Sterben wollte Bob Marley in seiner Heimat Jamaika. Er schaffte es jedoch nicht mehr rechtzeitig dorthin. Bei einem Zwischenstopp seines Flugs in Florida musste er in ein Krankenhaus in Miami gebracht werden - Marley war zu schwach, um weiterzureisen. Noch am selben Tag, dem 11. Mai 1981, verstarb er dort im Alter von 36 Jahren an seiner Krebserkrankung.
Sein Sarg wurde in seinen kleinen Geburtsort Nine Miles im Landesinnern von Jamaika überführt, wo man bis heute sein Geburtshaus und sein Grab im Bob Marley Mausoleum besuchen kann. Er soll dort mit einer Bibel, seiner roten Gitarre, einem Marihuana-Zweig und einem besonderen Ring von Haile Selassie (1892-1975) bestattet worden sein. Haile Selassie war der letzte Kaiser Äthiopiens und regierte bis 1974. Die Rastafari verehren ihn bis heute als den wiedergekehrten Messias.
So wird sein 75. Geburtstag gefeiertDie Feierlichkeiten zu Bob Marleys 75. Geburtstag begannen bereits im Januar. Im Rahmen der Grammy-Verleihung am 26. Januar wurde das The One Love Hotel in West Hollywood eröffnet. Dort gaben in den ersten Tagen zahlreiche Musiker Konzerte zu Ehren Marleys, darunter Bishop Briggs (27), Jessie Reyez (28) sowie Bob Marleys Enkel Skip (23) und sein Sohn Julian.

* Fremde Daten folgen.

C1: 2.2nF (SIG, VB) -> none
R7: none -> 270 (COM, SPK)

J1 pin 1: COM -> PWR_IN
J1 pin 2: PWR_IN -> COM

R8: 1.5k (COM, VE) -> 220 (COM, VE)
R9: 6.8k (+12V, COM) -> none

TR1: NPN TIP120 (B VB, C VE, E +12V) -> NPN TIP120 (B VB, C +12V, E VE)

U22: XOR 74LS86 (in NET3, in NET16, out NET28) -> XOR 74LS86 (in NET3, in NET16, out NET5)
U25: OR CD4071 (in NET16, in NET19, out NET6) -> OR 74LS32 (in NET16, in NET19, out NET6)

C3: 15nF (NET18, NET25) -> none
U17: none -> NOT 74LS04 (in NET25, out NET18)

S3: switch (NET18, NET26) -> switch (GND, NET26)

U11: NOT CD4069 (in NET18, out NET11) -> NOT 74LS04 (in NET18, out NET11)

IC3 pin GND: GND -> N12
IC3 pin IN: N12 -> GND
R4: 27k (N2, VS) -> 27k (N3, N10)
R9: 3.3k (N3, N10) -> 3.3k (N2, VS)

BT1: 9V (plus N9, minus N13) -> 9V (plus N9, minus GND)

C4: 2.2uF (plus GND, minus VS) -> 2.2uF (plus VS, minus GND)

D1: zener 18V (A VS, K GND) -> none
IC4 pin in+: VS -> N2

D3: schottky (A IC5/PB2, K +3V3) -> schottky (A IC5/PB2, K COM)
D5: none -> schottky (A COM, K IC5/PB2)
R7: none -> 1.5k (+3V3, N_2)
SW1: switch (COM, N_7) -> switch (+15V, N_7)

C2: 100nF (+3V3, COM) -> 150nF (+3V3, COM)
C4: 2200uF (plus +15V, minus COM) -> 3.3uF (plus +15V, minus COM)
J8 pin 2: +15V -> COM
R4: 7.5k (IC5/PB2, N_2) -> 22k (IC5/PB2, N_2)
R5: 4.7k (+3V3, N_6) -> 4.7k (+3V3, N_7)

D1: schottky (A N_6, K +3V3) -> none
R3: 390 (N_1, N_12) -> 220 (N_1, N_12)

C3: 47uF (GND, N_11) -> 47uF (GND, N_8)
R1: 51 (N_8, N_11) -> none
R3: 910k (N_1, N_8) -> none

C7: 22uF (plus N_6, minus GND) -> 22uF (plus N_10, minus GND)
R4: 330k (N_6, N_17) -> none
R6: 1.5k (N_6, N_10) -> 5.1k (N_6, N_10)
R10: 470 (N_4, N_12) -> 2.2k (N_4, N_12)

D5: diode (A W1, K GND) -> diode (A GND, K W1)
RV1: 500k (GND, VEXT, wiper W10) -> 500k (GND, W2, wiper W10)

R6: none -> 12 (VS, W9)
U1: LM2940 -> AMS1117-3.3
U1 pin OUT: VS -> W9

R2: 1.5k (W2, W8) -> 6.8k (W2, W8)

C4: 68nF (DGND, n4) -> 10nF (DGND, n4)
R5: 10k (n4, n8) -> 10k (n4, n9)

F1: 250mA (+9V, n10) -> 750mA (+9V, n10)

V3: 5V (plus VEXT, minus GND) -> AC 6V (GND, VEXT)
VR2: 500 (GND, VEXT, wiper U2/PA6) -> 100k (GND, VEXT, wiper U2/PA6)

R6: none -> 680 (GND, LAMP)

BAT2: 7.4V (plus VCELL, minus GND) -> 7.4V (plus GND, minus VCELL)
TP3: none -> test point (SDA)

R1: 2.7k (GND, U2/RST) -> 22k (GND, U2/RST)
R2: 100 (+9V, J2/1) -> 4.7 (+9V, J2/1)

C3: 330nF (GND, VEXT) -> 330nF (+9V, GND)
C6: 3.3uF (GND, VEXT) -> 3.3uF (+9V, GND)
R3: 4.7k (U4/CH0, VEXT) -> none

"Papas Botschaft war schon immer die der Liebe und Einheit. Für die vergangenen Jahrzehnte und noch kommenden Generationen dient seine Musik dazu, eine Inspiration auf der ganzen Welt zu sein", sagte Tochter Cedella in einer Ankündigung von Bob Marleys Label Universal Music, das anlässlich des Geburtstags eine Konzertwoche veranstaltet. Deren Zweck sei, "die Kraft seiner Musik und alles, wofür er stand, zu feiern und sich daran zu erinnern". Am Tag vor seinem Geburtstag wurde außerdem ein offizielles Video zu seinem Hit "Redemption Song" veröffentlicht.